### Dataset entries ###

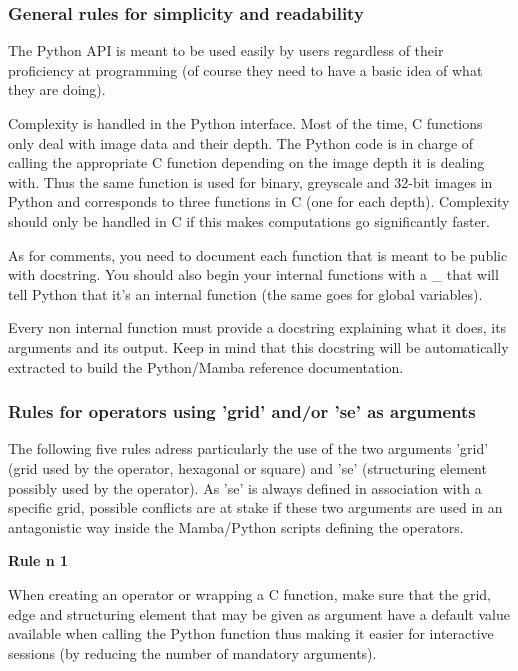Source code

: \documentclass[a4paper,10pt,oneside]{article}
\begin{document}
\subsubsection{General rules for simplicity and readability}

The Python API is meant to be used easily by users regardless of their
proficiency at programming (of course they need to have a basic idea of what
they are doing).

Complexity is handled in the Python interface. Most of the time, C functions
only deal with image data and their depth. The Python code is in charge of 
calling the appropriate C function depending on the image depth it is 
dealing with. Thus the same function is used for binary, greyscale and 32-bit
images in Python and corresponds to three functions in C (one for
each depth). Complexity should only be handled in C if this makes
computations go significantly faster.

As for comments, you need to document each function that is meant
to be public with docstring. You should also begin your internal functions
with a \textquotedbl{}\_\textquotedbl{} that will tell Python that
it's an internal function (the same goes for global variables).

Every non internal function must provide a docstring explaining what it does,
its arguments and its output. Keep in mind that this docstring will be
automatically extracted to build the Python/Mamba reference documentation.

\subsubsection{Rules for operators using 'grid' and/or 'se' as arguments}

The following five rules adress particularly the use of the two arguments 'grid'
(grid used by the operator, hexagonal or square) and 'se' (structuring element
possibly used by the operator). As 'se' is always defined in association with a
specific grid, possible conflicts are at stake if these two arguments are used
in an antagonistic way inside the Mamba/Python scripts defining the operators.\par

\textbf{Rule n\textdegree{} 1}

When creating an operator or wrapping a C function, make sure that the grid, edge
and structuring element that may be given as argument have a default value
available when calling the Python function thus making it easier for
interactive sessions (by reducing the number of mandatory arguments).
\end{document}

###

▶ Task requirements:
The expected output is every entry above, retyped exactly, with the pictures removed.

▶ Task response:
Source code

: \documentclass[a4paper,10pt,oneside]{article}
\begin{document}
\subsubsection{General rules for simplicity and readability}

The Python API is meant to be used easily by users regardless of their
proficiency at programming (of course they need to have a basic idea of what
they are doing).

Complexity is handled in the Python interface. Most of the time, C functions
only deal with image data and their depth. The Python code is in charge of 
calling the appropriate C function depending on the image depth it is 
dealing with. Thus the same function is used for binary, greyscale and 32-bit
images in Python and corresponds to three functions in C (one for
each depth). Complexity should only be handled in C if this makes
computations go significantly faster.

As for comments, you need to document each function that is meant
to be public with docstring. You should also begin your internal functions
with a \textquotedbl{}\_\textquotedbl{} that will tell Python that
it's an internal function (the same goes for global variables).

Every non internal function must provide a docstring explaining what it does,
its arguments and its output. Keep in mind that this docstring will be
automatically extracted to build the Python/Mamba reference documentation.

\subsubsection{Rules for operators using 'grid' and/or 'se' as arguments}

The following five rules adress particularly the use of the two arguments 'grid'
(grid used by the operator, hexagonal or square) and 'se' (structuring element
possibly used by the operator). As 'se' is always defined in association with a
specific grid, possible conflicts are at stake if these two arguments are used
in an antagonistic way inside the Mamba/Python scripts defining the operators.\par

\textbf{Rule n\textdegree{} 1}

When creating an operator or wrapping a C function, make sure that the grid, edge
and structuring element that may be given as argument have a default value
available when calling the Python function thus making it easier for
interactive sessions (by reducing the number of mandatory arguments).
\end{document}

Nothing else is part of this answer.